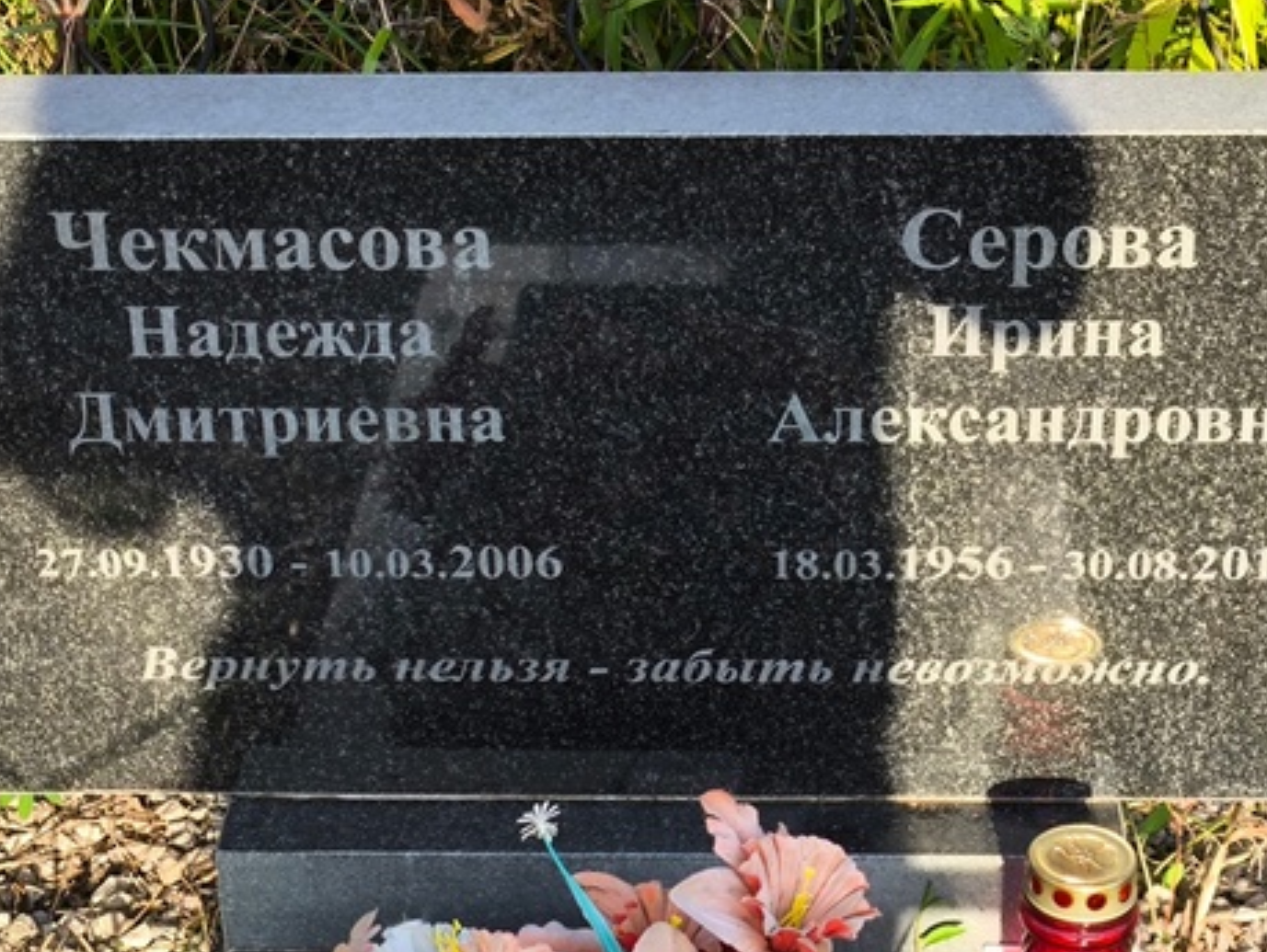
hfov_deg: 22.5
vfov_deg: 17.0
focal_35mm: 87
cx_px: 661
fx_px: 3187
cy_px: 475
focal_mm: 4.71
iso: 50
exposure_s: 1/280
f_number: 1.7
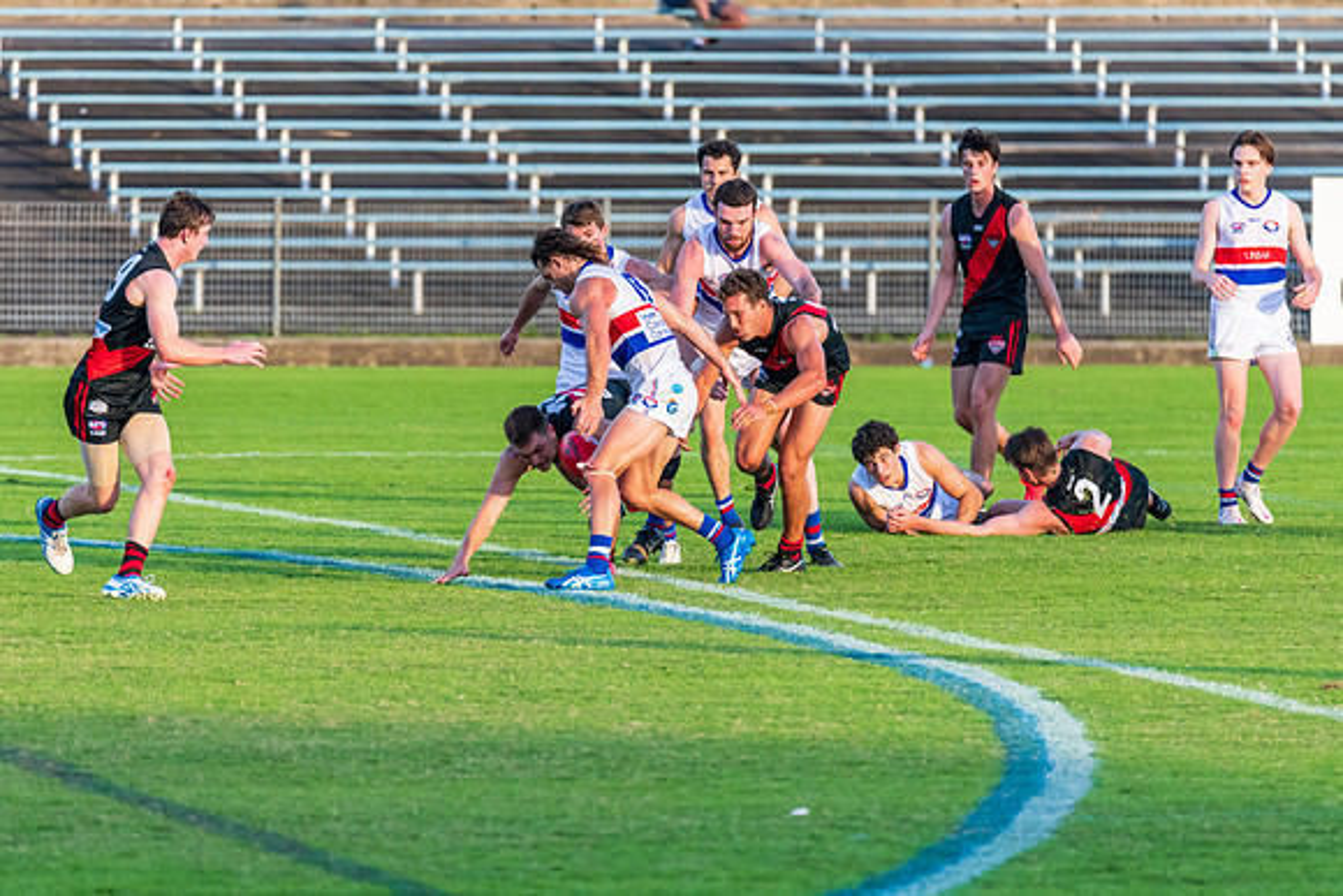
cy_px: 482
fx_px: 19074
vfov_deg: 2.7
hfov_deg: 4.0
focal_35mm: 511
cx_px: 627
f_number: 6.3
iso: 1000
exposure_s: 1/800
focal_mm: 460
━━━━━━━━━━━━━━━━━━━━━━━━━━━━━━
**WHAT NEEDS TO BE DONE:** Each record must be returned exactly as it stands, and the images omitted.

**RESPONSE AREA:**
hfov_deg: 22.5
vfov_deg: 17.0
focal_35mm: 87
cx_px: 661
fx_px: 3187
cy_px: 475
focal_mm: 4.71
iso: 50
exposure_s: 1/280
f_number: 1.7
cy_px: 482
fx_px: 19074
vfov_deg: 2.7
hfov_deg: 4.0
focal_35mm: 511
cx_px: 627
f_number: 6.3
iso: 1000
exposure_s: 1/800
focal_mm: 460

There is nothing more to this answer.